I got an unexpected call the other day. A friend and former colleague called to tell me some extremely upsetting news about a former student. It was the kind of news that causes your heart to ache. The kind of news that makes you stop and immediately start praying. Praying for healing, for comfort, and for positive outcomes. The kind of news that doesn’t leave you.
Days later, impatiently waiting for new information, I messaged my friend and asked if there were any updates. No news. No updates. I prayed again. After a few texts back and forth my friend said, “I have no idea how this family is functioning.” My reply: “Faith, denial, and the support of those that love them. It’s how anyone gets through something incomprehensible.”
I was the one that wrote those words, but they hit me just as hard as they hit him. It was a response I hadn’t rehearsed or planned. It came straight from my heart. It came straight from the truth and reality of all the incomprehensible things I’ve been through in life.
“Faith, denial, and the support of those that love them.” It’s truly a mixture of all of those things that allow people to make it through the most difficult of times. If I had to tell someone in the midst of an inexplicable situation what will show up in their survival kit, it would be those three things.
Faith.
Denial.
The support of those that love you.
Faith provides the hopeful trust that things will work out for the best. Faith allows you to see beyond the struggle. It allows you to see beyond the hardship and into the future, where things are good. Where things are ok. Where things work out. Faith provides you the ability to keep breathing and keep going. Faith gives you confidence for amazing expectations.
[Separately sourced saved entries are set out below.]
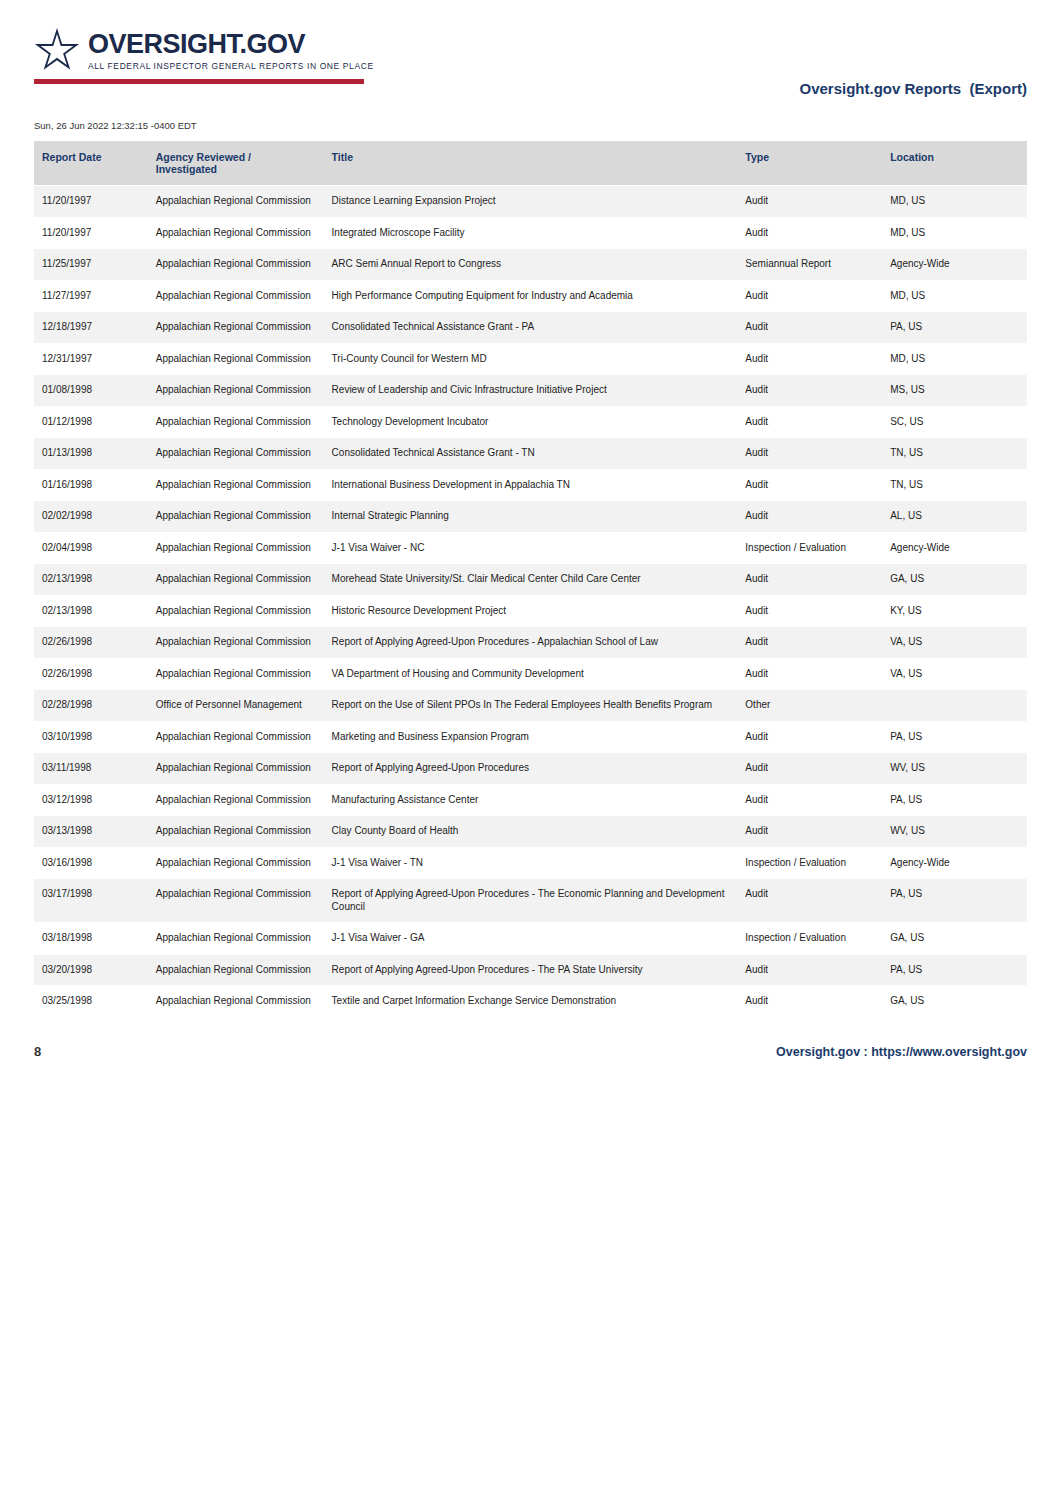OVERSIGHT.GOV
ALL FEDERAL INSPECTOR GENERAL REPORTS IN ONE PLACE
Oversight.gov Reports (Export)
Sun, 26 Jun 2022 12:32:15 -0400 EDT
| Report Date | Agency Reviewed / Investigated | Title | Type | Location |
| --- | --- | --- | --- | --- |
| 11/20/1997 | Appalachian Regional Commission | Distance Learning Expansion Project | Audit | MD, US |
| 11/20/1997 | Appalachian Regional Commission | Integrated Microscope Facility | Audit | MD, US |
| 11/25/1997 | Appalachian Regional Commission | ARC Semi Annual Report to Congress | Semiannual Report | Agency-Wide |
| 11/27/1997 | Appalachian Regional Commission | High Performance Computing Equipment for Industry and Academia | Audit | MD, US |
| 12/18/1997 | Appalachian Regional Commission | Consolidated Technical Assistance Grant - PA | Audit | PA, US |
| 12/31/1997 | Appalachian Regional Commission | Tri-County Council for Western MD | Audit | MD, US |
| 01/08/1998 | Appalachian Regional Commission | Review of Leadership and Civic Infrastructure Initiative Project | Audit | MS, US |
| 01/12/1998 | Appalachian Regional Commission | Technology Development Incubator | Audit | SC, US |
| 01/13/1998 | Appalachian Regional Commission | Consolidated Technical Assistance Grant - TN | Audit | TN, US |
| 01/16/1998 | Appalachian Regional Commission | International Business Development in Appalachia TN | Audit | TN, US |
| 02/02/1998 | Appalachian Regional Commission | Internal Strategic Planning | Audit | AL, US |
| 02/04/1998 | Appalachian Regional Commission | J-1 Visa Waiver - NC | Inspection / Evaluation | Agency-Wide |
| 02/13/1998 | Appalachian Regional Commission | Morehead State University/St. Clair Medical Center Child Care Center | Audit | GA, US |
| 02/13/1998 | Appalachian Regional Commission | Historic Resource Development Project | Audit | KY, US |
| 02/26/1998 | Appalachian Regional Commission | Report of Applying Agreed-Upon Procedures - Appalachian School of Law | Audit | VA, US |
| 02/26/1998 | Appalachian Regional Commission | VA Department of Housing and Community Development | Audit | VA, US |
| 02/28/1998 | Office of Personnel Management | Report on the Use of Silent PPOs In The Federal Employees Health Benefits Program | Other | |
| 03/10/1998 | Appalachian Regional Commission | Marketing and Business Expansion Program | Audit | PA, US |
| 03/11/1998 | Appalachian Regional Commission | Report of Applying Agreed-Upon Procedures | Audit | WV, US |
| 03/12/1998 | Appalachian Regional Commission | Manufacturing Assistance Center | Audit | PA, US |
| 03/13/1998 | Appalachian Regional Commission | Clay County Board of Health | Audit | WV, US |
| 03/16/1998 | Appalachian Regional Commission | J-1 Visa Waiver - TN | Inspection / Evaluation | Agency-Wide |
| 03/17/1998 | Appalachian Regional Commission | Report of Applying Agreed-Upon Procedures - The Economic Planning and Development Council | Audit | PA, US |
| 03/18/1998 | Appalachian Regional Commission | J-1 Visa Waiver - GA | Inspection / Evaluation | GA, US |
| 03/20/1998 | Appalachian Regional Commission | Report of Applying Agreed-Upon Procedures - The PA State University | Audit | PA, US |
| 03/25/1998 | Appalachian Regional Commission | Textile and Carpet Information Exchange Service Demonstration | Audit | GA, US |
8
Oversight.gov : https://www.oversight.gov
Denial wanders in to protect your heart and soul. You don’t pursue it, it finds you. It shields your heart from pain and refuses your brain the opportunity to accept anything other than the outcome you’re wishing for. Denial is the inability to accept that things won’t go smoothly. Denial refuses to accept anything other than the future you want and need, no matter the circumstance.
And at the end of the day, whether you are encompassed primarily by faith or by denial, you survive with the love and comfort of those around you. The ones that show up, without being asked. The ones that wrap you in love, ready and willing to take care of you. They are your biggest asset in difficult times. Your support system. Your lifelines. The people that come to help alleviate the pain, minimize the stress, and remove the immense responsibility. They work to ease your fears, listen to your emotion, and tell you everything will be ok. Even if it won’t, especially if it will, and even when they have absolutely no clue what the outcome will be.
So, how do people get through things that are incomprehensible? A massive amount of faith, a dash of denial, and with the unconditional support of those that love them. That’s how.
At least that’s how it’s been for me.